Search code examples
apache-kafkaapache-kafka-streamsstateful

How to clean up Kafka with Kafka Streams on rolling basis?


Data will get accumulated in both Kafka topics and Kafka Streams state stores over time, which will cause storage costs to grow. Is it safe to set up retention period for Kafka topics, for example a week, when data is moved between topics with Kafka Streams? My concern is if deletion of older data can impact data consistency and recoverability with Kafka Streams.

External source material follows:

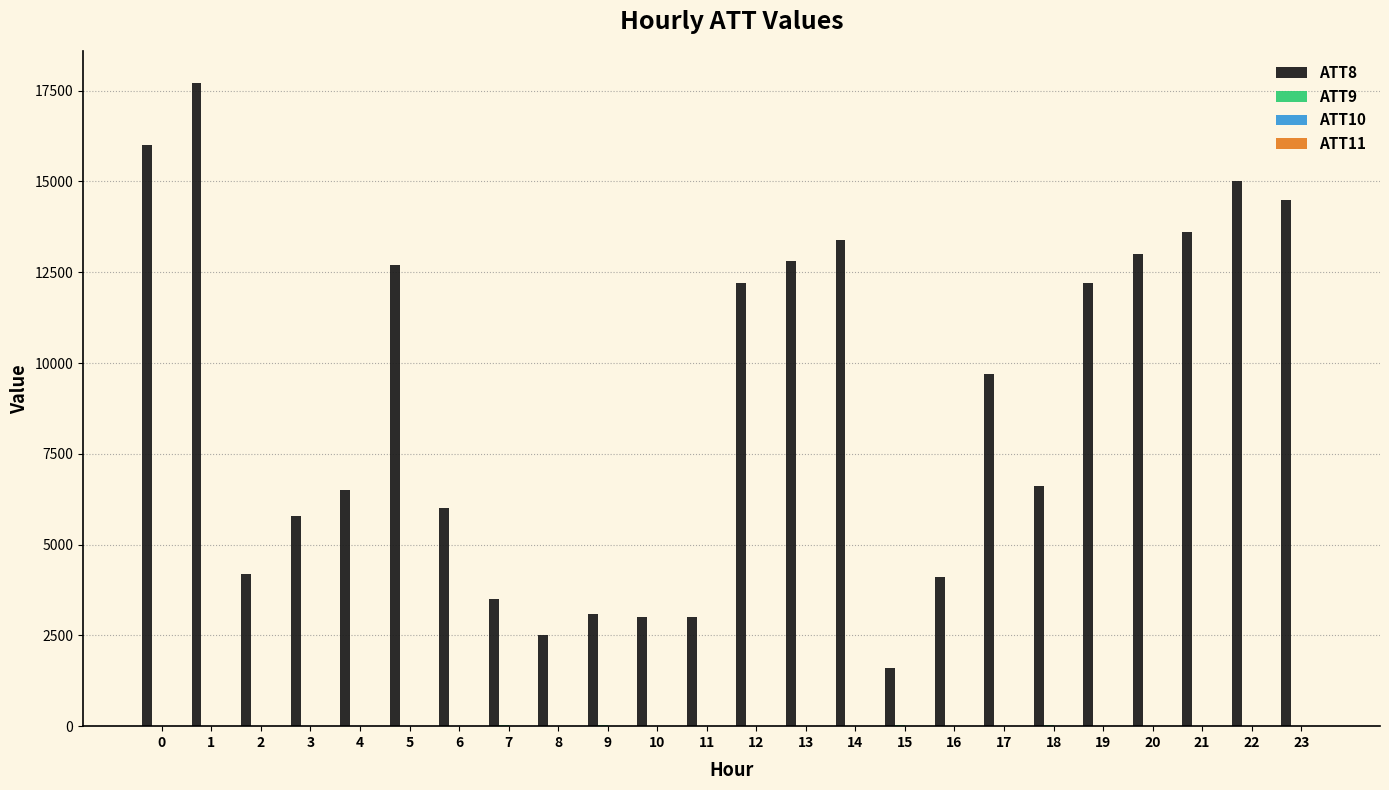

What is the highest value of the ATT8 series?

17700.0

Also how can older data be safely purged from Kafka Streams state stores?


Solution

  • In KafkaStreams stores are backed by topics with a -changelog suffix. When a fresh application starts its store is populated from this topic. As such it's important to set retention time on changelog topics to -1 and clean them up on your own.

    For standard topics you can rely on retention time for cleanup. However keep in mind one important thing: retention time is the minimum time of the record life, not the maximum. It might get cleaned up in a day or later. Also keep in mind that when cleaning up topics by publishing tombstones that these tombstones persist for much longer on the topic.

    The general approach on cleaning up your state store: utilize the punctuation api.

    The idea is that you'll utilize the punctuator to iterate the store and delete any records which you'd consider worthy of clean up.

    An alternate approach is to use TimestampedKeyValueStore which stores your values and timestamp of latest modification.